SACRAMENTO (AP) — Drivers providing services for ride-sharing companies such as Lyft and Uber would have to carry a minimum level of insurance under a compromise the state Senate approved Wednesday.
Assemblywoman Susan Bonilla, D-Concord, said her AB2293 will ensure that drivers buy insurance that will protect the public.
Both of the major ride-sharing companies supported her bill after she agreed to reduce the required amount of excess insurance from $500,000 to $200,000 when drivers do not have passengers in their vehicles. That’s on top of the basic policy requiring liability insurance of $50,000 for killing or injuring a single person, $100,000 for damage from a single accident and $30,000 for property damage, Bonilla said.

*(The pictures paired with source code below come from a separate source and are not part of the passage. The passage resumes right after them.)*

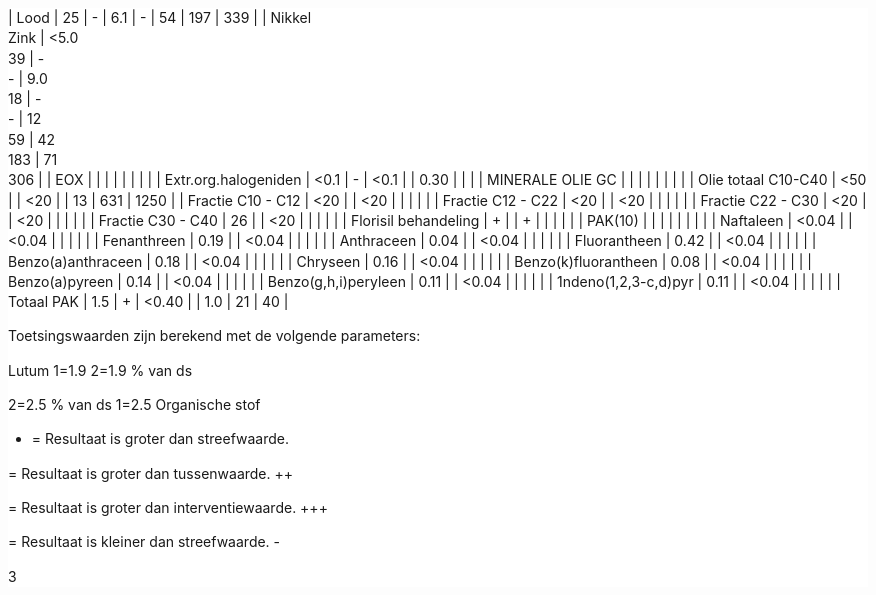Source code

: | Lood                   | 25              | -      | 6.1           | -      | 54       | 197       | 339         |
| Nikkel<br>Zink         | <5.0<br>39      | -<br>- | 9.0<br>18     | -<br>- | 12<br>59 | 42<br>183 | 71<br>306   |
| EOX                    |                 |        |               |        |          |           |             |
| Extr.org.halogeniden   | <0.1            | -      | <0.1          |        | 0.30     |           |             |
| MINERALE OLIE GC       |                 |        |               |        |          |           |             |
| Olie totaal C10-C40    | <50             |        | <20           |        | 13       | 631       | 1250        |
| Fractie C10 - C12      | <20             |        | <20           |        |          |           |             |
| Fractie C12 - C22      | <20             |        | <20           |        |          |           |             |
| Fractie C22 - C30      | <20             |        | <20           |        |          |           |             |
| Fractie C30 - C40      | 26              |        | <20           |        |          |           |             |
| Florisil behandeling   | +               |        | +             |        |          |           |             |
| PAK(10)                |                 |        |               |        |          |           |             |
| Naftaleen              | <0.04           |        | <0.04         |        |          |           |             |
| Fenanthreen            | 0.19            |        | <0.04         |        |          |           |             |
| Anthraceen             | 0.04            |        | <0.04         |        |          |           |             |
| Fluorantheen           | 0.42            |        | <0.04         |        |          |           |             |
| Benzo(a)anthraceen     | 0.18            |        | <0.04         |        |          |           |             |
| Chryseen               | 0.16            |        | <0.04         |        |          |           |             |
| Benzo(k)fluorantheen   | 0.08            |        | <0.04         |        |          |           |             |
| Benzo(a)pyreen         | 0.14            |        | <0.04         |        |          |           |             |
| Benzo(g,h,i)peryleen   | 0.11            |        | <0.04         |        |          |           |             |
| 1ndeno(1,2,3-c,d)pyr   | 0.11            |        | <0.04         |        |          |           |             |
| Totaal PAK             | 1.5             | +      | <0.40         |        | 1.0      | 21        | 40          |

Toetsingswaarden zijn berekend met de volgende parameters:

Lutum 1=1.9 2=1.9 % van ds

2=2.5 % van ds 1=2.5 Organische stof

+ = Resultaat is groter dan streefwaarde.

= Resultaat is groter dan tussenwaarde. ++

= Resultaat is groter dan interventiewaarde. +++

= Resultaat is kleiner dan streefwaarde. -

3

The companies previously had objected that lawmakers were stifling innovation by insisting on more expensive liability insurance. The rapidly developing ride-sharing industry lets drivers use their own cars to transport customers, who summon drivers using mobile applications.

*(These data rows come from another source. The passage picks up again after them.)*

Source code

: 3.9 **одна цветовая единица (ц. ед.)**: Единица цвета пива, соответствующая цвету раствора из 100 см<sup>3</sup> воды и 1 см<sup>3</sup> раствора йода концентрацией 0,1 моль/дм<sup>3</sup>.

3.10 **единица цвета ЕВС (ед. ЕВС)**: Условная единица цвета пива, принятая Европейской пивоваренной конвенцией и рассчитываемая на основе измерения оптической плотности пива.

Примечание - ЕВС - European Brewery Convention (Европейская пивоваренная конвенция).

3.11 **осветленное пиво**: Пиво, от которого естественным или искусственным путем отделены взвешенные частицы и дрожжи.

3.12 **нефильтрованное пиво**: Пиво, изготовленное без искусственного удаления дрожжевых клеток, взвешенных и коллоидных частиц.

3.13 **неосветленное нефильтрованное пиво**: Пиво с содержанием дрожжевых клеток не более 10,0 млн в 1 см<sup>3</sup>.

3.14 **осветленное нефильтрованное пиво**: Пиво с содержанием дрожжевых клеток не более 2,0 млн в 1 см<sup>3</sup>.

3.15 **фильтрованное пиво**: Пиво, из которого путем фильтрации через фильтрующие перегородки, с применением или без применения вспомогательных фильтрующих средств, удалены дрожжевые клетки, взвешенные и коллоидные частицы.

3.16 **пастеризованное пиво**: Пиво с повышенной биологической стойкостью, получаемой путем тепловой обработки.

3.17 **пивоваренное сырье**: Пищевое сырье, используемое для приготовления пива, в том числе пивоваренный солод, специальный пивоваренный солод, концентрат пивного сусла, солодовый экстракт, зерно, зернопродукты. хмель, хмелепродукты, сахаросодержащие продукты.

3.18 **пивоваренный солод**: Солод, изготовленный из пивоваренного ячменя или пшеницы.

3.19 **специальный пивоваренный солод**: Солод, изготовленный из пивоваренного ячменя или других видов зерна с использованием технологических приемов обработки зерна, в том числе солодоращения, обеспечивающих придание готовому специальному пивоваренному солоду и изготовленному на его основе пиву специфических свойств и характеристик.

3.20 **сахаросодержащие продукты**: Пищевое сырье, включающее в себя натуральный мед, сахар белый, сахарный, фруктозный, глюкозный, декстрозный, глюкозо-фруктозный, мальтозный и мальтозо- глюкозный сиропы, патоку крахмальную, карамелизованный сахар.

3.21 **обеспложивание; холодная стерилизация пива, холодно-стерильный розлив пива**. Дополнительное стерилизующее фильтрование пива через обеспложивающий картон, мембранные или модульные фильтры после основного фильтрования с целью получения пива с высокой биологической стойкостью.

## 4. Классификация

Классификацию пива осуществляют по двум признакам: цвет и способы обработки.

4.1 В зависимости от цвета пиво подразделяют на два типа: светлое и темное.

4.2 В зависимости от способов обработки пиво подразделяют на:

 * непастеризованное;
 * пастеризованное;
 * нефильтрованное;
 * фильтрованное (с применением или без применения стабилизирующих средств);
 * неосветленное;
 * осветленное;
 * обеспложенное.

“The point of this bill is not to stifle innovation but rather to ensure it does not come at the cost of public safety,” said Sen. Holly Mitchell, D-Los Angeles, who carried the bill in the Senate.

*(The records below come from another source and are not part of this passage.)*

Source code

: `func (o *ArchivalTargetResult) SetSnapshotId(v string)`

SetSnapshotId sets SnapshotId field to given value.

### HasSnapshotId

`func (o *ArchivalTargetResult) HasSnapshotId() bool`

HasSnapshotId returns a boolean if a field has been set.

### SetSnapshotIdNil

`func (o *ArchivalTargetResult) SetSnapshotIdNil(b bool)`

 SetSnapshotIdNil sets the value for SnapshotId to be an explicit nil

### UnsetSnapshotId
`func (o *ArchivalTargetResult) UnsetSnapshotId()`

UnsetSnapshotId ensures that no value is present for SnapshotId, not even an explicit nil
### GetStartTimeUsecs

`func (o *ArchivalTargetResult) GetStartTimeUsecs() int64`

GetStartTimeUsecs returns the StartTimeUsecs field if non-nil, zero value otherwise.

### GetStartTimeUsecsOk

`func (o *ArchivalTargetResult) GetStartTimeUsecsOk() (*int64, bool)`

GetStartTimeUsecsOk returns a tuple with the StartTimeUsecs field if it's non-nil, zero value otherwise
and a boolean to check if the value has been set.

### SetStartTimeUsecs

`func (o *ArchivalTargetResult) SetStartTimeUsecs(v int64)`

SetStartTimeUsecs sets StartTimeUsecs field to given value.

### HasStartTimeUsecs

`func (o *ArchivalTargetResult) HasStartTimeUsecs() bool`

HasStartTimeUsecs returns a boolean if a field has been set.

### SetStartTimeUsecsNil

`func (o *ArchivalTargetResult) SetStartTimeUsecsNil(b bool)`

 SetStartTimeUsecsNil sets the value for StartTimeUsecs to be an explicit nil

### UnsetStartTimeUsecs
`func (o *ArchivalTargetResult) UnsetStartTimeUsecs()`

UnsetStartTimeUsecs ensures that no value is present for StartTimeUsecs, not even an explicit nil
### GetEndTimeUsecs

The Senate approved the bill on a 30-4 vote, sending it to the Assembly.
The measure also makes it clear that the burgeoning industry falls under the oversight of the California Public Utilities Commission, among other provisions.
Lyft said in a statement that the bill “provides regulatory clarity for the ridesharing community in California.” It noted that riders and drivers will continue to be protected by Lyft’s $1 million insurance policy as soon as a driver agrees to pick up a passenger.
“Common sense has prevailed and the winners are Californians,” Uber spokeswoman Eva Behrend said in a statement.
Sen. William Monning, D-Carmel, chairman of the Senate Insurance Committee, objected that his committee found that drivers should carry at least $750,000, the same required of limousines. Under the bill, the maximum payout would be $300,000 if a driver has not yet been matched with a passenger.
The compromise bill, he said, “compromises the public health and safety.”
Consumer Attorneys of California dropped its support of the bill for a similar reason, saying in a statement that under the lower level, “only a fraction of those at risk are protected.”